Please report every line in the entries that contains the string "qSketchRegion", matching case exactly.

▶ Input material
"""
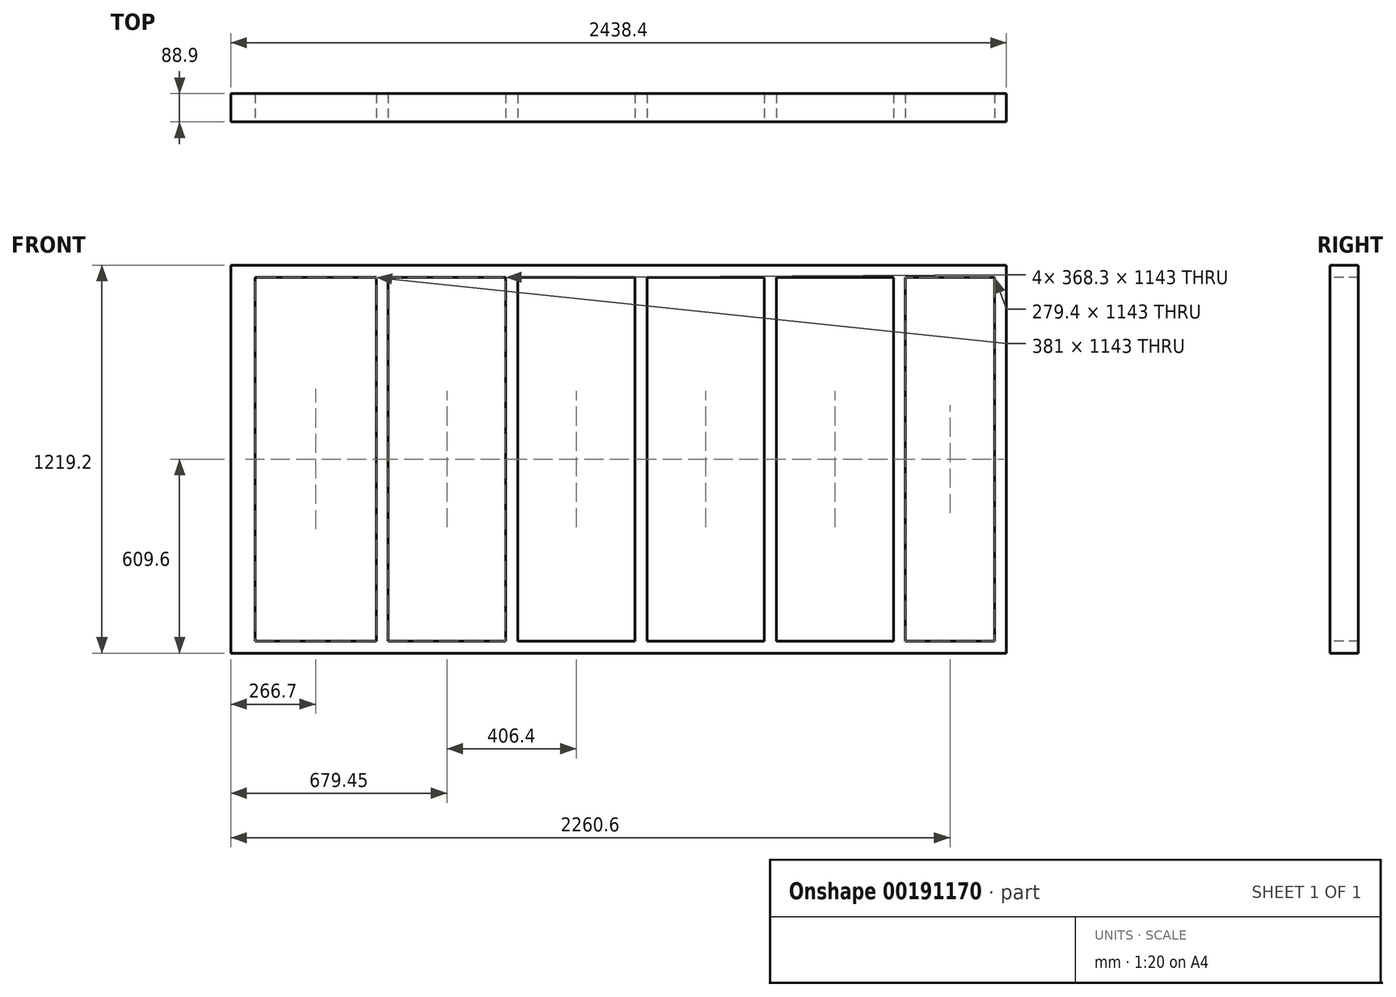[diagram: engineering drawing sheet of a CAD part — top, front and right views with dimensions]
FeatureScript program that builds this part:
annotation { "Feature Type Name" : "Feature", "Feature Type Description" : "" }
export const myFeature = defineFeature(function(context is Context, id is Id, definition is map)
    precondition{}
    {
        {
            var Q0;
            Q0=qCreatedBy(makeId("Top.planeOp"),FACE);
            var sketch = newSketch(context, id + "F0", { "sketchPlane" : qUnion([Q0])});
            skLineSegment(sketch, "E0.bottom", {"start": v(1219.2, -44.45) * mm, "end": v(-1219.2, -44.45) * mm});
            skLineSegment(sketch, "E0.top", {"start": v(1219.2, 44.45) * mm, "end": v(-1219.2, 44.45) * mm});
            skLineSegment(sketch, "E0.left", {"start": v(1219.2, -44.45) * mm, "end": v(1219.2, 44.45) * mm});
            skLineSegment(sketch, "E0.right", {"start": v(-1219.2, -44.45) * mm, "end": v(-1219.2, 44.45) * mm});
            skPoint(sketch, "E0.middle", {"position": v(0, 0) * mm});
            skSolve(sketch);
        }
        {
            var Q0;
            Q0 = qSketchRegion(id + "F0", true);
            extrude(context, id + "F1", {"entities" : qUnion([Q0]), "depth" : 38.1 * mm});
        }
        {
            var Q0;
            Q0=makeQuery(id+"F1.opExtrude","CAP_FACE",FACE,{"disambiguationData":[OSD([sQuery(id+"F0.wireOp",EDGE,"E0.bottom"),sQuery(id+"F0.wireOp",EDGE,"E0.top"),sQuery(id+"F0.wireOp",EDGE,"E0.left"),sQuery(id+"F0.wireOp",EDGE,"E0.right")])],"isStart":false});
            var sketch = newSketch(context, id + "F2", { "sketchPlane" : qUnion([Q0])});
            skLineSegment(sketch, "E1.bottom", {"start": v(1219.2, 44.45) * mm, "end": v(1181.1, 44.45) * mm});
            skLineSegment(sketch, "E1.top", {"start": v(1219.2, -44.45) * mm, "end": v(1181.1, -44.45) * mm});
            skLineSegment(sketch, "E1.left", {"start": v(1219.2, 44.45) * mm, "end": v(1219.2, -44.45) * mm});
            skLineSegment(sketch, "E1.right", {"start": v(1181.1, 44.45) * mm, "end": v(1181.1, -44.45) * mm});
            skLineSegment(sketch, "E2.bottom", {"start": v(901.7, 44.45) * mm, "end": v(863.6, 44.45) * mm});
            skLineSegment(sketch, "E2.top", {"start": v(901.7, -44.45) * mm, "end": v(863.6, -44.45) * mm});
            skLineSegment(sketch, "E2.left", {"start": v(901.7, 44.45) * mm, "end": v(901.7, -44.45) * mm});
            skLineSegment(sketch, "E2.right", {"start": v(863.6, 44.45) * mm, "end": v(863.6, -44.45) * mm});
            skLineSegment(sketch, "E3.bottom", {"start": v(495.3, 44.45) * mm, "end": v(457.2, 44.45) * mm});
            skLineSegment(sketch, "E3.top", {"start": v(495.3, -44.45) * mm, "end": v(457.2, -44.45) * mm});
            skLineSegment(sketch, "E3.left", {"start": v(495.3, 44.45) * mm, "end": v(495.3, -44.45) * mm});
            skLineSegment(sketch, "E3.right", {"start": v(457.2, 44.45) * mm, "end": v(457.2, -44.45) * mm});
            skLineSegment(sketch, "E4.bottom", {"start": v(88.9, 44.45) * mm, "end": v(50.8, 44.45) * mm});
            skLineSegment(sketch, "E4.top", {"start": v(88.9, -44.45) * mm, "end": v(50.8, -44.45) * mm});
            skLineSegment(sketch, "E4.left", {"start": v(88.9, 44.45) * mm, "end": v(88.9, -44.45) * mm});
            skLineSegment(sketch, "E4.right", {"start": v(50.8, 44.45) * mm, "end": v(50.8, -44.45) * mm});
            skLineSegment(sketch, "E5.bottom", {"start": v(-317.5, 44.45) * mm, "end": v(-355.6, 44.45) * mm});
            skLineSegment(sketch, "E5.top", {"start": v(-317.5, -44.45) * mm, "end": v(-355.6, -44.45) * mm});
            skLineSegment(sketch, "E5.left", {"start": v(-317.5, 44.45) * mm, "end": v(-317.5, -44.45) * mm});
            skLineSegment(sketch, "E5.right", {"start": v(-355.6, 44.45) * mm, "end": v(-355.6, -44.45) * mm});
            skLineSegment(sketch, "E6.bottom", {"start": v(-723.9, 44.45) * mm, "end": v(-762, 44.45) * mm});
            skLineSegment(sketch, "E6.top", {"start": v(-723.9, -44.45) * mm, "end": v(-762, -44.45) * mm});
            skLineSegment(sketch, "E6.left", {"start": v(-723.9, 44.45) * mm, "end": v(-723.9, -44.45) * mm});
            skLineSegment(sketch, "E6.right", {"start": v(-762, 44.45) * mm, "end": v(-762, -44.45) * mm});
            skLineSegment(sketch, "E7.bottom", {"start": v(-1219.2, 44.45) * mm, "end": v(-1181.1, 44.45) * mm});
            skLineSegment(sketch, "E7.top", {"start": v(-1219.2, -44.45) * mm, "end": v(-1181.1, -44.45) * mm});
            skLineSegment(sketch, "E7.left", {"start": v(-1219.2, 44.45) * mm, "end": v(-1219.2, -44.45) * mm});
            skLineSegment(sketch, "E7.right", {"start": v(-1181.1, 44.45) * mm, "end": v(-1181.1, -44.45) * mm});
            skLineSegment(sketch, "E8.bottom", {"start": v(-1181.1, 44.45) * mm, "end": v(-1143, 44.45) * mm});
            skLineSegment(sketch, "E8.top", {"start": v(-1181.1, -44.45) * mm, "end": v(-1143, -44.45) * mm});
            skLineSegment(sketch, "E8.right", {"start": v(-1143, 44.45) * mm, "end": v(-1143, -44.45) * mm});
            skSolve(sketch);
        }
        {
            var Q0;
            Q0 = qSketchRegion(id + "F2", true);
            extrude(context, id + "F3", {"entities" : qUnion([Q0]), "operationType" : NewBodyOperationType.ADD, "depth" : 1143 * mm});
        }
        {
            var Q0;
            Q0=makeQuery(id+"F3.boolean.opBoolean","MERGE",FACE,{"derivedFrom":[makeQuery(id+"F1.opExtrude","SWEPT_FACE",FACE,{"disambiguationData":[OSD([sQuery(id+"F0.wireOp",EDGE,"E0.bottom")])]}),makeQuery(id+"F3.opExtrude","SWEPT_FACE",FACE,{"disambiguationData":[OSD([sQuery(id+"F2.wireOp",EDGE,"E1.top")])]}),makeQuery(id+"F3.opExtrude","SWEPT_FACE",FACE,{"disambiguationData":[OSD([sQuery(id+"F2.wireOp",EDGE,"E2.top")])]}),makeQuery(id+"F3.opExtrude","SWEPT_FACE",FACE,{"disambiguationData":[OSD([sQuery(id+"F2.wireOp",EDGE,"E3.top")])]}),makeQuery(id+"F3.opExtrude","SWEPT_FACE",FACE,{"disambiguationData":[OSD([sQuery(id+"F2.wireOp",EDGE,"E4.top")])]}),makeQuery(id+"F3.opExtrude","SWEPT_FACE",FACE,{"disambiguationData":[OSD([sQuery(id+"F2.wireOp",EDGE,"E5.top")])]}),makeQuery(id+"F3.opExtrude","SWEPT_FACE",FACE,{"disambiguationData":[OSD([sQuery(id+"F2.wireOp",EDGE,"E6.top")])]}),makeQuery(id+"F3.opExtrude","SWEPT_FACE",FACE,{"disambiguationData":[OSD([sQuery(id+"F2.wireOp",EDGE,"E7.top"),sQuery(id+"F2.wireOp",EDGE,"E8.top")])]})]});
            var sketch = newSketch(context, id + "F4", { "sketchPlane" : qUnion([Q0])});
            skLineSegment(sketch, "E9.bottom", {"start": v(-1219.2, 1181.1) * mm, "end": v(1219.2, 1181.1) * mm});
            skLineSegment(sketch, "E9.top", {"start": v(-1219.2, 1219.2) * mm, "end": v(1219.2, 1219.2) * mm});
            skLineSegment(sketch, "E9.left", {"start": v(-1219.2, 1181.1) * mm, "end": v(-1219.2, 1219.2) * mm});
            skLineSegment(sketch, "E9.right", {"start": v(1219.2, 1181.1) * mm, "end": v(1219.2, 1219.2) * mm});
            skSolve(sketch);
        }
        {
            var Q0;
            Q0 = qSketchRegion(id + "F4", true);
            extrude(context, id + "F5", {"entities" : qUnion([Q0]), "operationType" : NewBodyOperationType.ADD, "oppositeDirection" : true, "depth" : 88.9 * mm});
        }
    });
"""
▶ Expected answer
            Q0 = qSketchRegion(id + "F0", true);
            Q0 = qSketchRegion(id + "F2", true);
            Q0 = qSketchRegion(id + "F4", true);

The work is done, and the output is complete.